The ecumenical councils were called in order to make clear the basic tenants of the Christian faith. The first seven councils serve as a kind of measuring rod of basic truths for those who would follow Jesus. The leaders who gathered and agreed on these things and wrestled with their meaning and implication were not acting without the guidance of the Holy Spirit. The Nicene Creed serves as a simple recognition of what the followers of Jesus believed. It is not the sum total of faith, but it is foundational regarding what we confess. Despite our doctrinal differences, the reason that the Roman Catholic Church, the Eastern Orthodox Church and the Protestant Churches can stand together is that we are in alignment on the first seven councils and are worshipping the same Jesus. That can and should be visible.
There are also warnings…
For if someone comes and proclaims another Jesus than the one we proclaimed, or if you receive a different spirit from the one you received, or if you accept a different gospel from the one you accepted, you put up with it readily enough… And what I am doing I will continue to do, in order to undermine the claim of those who would like to claim that in their boasted mission they work on the same terms as we do. For such men are false apostles, deceitful workmen, disguising themselves as apostles of Christ. And no wonder, for even Satan disguises himself as an angel of light. So it is no surprise if his servants, also, disguise themselves as servants of righteousness. Their end will correspond to their deeds. (2 Corinthians 11:4,12-15)

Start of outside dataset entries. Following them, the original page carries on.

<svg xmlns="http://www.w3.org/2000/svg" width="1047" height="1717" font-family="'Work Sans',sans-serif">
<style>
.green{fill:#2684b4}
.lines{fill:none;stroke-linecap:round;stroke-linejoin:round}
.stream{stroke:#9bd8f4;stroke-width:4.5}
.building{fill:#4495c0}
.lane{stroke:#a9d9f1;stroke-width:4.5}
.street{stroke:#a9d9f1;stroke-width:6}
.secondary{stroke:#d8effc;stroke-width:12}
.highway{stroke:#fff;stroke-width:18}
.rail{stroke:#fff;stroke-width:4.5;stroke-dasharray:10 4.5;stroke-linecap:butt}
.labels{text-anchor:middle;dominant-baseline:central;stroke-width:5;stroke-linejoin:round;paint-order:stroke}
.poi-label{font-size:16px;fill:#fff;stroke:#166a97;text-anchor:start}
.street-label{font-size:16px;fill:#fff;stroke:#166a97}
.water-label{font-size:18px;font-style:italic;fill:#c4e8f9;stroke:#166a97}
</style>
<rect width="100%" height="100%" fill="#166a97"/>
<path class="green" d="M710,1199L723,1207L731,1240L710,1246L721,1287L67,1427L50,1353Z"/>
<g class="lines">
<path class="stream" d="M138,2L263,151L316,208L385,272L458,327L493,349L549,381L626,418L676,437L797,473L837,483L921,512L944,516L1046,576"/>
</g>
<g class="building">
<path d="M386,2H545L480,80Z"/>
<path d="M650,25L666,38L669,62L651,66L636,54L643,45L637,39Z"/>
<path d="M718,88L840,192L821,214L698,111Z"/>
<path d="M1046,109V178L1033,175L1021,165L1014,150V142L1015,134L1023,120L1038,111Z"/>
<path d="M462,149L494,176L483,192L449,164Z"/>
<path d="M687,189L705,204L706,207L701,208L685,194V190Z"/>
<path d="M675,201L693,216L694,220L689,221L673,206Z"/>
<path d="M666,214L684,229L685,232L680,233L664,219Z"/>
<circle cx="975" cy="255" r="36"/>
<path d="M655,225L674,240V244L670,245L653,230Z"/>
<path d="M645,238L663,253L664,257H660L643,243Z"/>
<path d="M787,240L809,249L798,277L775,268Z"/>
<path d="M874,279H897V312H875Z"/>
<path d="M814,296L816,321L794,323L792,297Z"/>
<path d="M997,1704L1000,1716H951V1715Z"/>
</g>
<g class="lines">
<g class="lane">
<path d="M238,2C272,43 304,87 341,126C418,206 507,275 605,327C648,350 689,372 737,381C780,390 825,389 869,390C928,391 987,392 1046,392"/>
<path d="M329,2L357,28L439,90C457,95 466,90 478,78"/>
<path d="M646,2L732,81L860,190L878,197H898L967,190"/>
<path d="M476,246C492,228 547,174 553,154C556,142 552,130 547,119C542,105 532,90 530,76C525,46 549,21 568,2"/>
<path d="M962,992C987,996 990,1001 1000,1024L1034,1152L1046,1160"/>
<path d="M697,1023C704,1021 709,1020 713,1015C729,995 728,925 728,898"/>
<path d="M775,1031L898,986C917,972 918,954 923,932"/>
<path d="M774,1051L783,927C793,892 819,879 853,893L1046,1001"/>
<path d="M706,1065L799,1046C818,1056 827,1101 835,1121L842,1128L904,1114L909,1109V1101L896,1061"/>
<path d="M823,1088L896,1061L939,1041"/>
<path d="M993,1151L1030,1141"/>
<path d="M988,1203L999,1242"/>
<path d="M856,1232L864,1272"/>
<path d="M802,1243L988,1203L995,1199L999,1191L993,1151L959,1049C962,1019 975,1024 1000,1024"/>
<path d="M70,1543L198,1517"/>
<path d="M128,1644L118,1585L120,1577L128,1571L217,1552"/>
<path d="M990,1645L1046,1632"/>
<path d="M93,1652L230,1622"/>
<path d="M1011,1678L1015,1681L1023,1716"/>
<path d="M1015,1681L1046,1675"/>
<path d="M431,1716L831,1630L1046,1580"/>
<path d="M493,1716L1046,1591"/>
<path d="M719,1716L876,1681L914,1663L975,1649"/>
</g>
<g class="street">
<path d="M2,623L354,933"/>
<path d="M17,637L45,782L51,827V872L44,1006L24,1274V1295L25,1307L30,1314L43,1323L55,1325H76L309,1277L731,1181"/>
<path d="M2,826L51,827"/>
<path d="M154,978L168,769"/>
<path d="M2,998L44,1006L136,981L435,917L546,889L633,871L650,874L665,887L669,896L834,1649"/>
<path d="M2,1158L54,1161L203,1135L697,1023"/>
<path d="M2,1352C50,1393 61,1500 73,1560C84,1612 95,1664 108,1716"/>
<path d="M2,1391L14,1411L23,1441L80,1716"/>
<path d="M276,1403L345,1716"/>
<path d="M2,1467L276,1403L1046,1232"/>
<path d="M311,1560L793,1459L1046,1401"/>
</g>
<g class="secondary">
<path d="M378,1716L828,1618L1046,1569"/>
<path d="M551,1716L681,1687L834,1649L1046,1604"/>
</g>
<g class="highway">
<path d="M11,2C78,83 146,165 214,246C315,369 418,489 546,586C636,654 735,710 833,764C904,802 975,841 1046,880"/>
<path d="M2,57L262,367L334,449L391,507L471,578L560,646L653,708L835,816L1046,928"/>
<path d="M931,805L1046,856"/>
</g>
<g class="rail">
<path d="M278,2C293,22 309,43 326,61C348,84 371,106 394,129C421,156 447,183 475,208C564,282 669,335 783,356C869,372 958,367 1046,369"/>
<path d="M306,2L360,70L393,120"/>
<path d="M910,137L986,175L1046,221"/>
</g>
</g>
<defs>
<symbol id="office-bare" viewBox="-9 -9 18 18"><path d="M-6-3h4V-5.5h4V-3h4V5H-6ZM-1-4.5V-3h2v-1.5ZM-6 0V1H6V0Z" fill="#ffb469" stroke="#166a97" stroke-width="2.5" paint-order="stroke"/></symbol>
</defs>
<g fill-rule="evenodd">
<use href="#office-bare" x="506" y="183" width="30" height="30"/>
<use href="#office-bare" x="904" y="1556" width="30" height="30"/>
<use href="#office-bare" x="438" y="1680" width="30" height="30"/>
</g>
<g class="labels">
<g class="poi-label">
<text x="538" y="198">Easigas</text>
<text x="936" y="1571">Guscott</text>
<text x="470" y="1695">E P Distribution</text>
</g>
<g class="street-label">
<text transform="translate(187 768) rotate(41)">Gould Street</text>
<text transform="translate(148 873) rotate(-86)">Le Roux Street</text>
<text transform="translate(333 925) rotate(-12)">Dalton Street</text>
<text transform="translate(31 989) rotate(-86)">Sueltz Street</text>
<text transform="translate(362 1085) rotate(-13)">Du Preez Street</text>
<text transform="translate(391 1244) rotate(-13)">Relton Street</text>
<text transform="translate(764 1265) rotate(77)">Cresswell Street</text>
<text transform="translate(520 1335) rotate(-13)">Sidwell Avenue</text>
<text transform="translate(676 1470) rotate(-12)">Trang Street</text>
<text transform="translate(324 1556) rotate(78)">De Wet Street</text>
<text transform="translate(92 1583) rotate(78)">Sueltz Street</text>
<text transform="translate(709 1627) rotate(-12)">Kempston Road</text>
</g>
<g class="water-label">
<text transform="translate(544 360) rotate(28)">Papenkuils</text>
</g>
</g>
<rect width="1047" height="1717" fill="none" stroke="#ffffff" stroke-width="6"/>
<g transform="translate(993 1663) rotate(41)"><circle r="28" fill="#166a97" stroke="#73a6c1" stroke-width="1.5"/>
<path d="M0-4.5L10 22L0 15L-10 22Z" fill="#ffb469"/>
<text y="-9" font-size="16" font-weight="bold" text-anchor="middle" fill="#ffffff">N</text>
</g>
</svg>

As the Apostle Paul warned the early church, so should we as leaders remain vigilant. A lot of young people have seen their faith shipwrecked by those who claim to be Evangelicals, but who deconstruct the Gospels to the point of neutering them. If we are going to unify, we have a responsibility to be both loving of the brethren and watchful for the flock. The fact is that there are many who want to bask in the glory of Jesus Christ. We need not unify with such leaders. That is not to say that we should not love them – we should love lavishly in every direction! But we need the Holy Spirit’s gift of discernment when entering into visible unity.